Stuck in the mud near Bancroft, Nebraska. NSHS RG3334-1-56
It’s small consolation if you ever get stuck in the mud, but the fact is Nebraska has come a long way since pioneer times in the development of its public roads and highways. A glance through pioneer reminiscences and the spring issues of early newspapers provides plenty of evidence that good old-fashioned Nebraska mud was one of the principal obstacles in the way of spring travel here.
Covered wagon emigrants, beating their way to Oregon, California, or Utah, frequently had trouble with the muddy Nebraska leg of the long journey, almost always undertaken in early spring. The trails became so badly rutted that wagons could not pass, and new roads had to be marked out. This accounts in part for the fact that the Oregon Trail may be several miles wide in certain parts of the state, notably southeastern Nebraska.
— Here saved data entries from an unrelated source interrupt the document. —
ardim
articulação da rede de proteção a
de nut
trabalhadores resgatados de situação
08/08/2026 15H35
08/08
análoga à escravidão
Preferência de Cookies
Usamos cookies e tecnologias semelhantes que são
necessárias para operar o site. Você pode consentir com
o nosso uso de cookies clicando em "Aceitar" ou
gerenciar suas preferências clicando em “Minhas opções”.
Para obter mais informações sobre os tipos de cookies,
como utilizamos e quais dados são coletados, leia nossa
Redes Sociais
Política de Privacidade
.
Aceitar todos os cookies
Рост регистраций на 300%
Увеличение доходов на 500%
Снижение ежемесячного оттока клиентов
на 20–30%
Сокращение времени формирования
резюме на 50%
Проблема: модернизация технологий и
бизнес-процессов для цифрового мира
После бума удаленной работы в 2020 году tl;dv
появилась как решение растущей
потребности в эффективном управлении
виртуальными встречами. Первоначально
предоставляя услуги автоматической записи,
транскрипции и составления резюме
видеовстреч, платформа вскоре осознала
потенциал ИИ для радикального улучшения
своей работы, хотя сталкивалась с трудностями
In territorial times, roads were little better than trails and when the ground thawed out in the spring they usually were impassable. Rural roads were not the only ones afflicted by the spring thaw. Villages and city streets suffered in equal or greater proportion.
An editorial in the Dakota City Democrat, April 13, 1861, may be considered typical: “Last week this city was visited by shower after shower of April rain that reduced the condition of our streets to the consistency of paste. Pedestrians worked them up into a still worse condition . . . until the upper surface for two feet deep, was of the primitive nature of brick. Stilts, and other pedal appendages, adroit jumping, and the aquatic knowledge of sturgeons, were in much requisition.”
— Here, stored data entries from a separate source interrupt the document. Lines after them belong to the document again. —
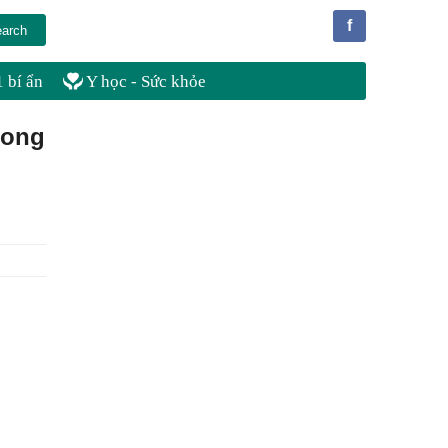
f
 bí ẩn
Y học - Sức khỏe
rong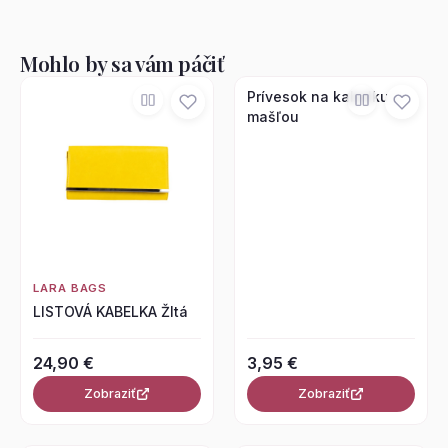
Mohlo by sa vám páčiť
Prívesok na kabelku s
mašľou
LARA BAGS
LISTOVÁ KABELKA Žltá
24,90 €
3,95 €
Zobraziť
Zobraziť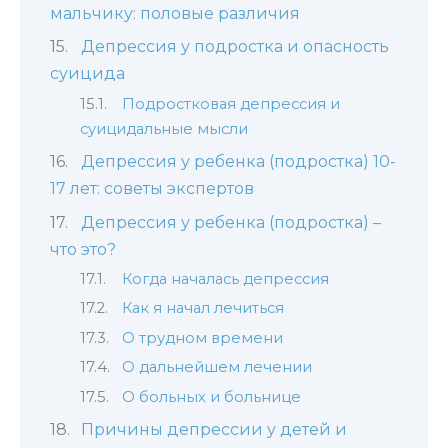
мальчику: половые различия
Депрессия у подростка и опасность
суицида
Подростковая депрессия и
суицидальные мысли
Депрессия у ребенка (подростка) 10-
17 лет: советы экспертов
Депрессия у ребенка (подростка) –
что это?
Когда началась депрессия
Как я начал лечиться
О трудном времени
О дальнейшем лечении
О больных и больнице
Причины депрессии у детей и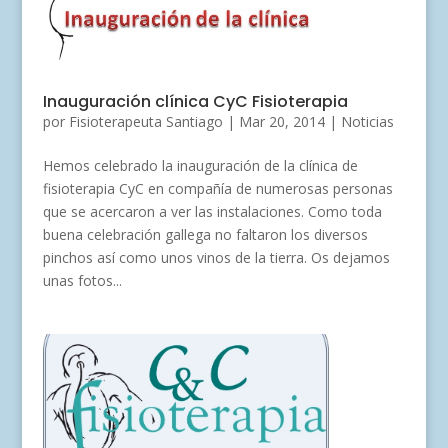
Inauguración clínica CyC Fisioterapia
por
Fisioterapeuta Santiago
|
Mar 20, 2014
|
Noticias
Hemos celebrado la inauguración de la clínica de
fisioterapia CyC en compañía de numerosas personas
que se acercaron a ver las instalaciones. Como toda
buena celebración gallega no faltaron los diversos
pinchos así como unos vinos de la tierra. Os dejamos
unas fotos...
Even the proud city of Omaha was afflicted with mud. The Omaha Daily Bee, on May 28, 1881, reported that a team of horses pulling a grocery wagon had recently been rescued from a mudhole near Fourteenth and Douglas streets. An unsuccessful attempt to eliminate the hole had been made by city workmen, who filled it with soft mud and then smoothed dirt over the top.
But when a team of horses “touched the reconstructed mudhole, they sunk to their shoulders in soft mire. The efforts which they made to get out only sunk them deeper . . . . After struggling in the pit for about an hour a sufficient crowd collected to raise one of the horses bodily and remove it to firm ground. The other horse was taken out after much difficulty. It was badly strained in the process and its harness nearly ruined.” The Bee noted, “The matter created considerable indignation.”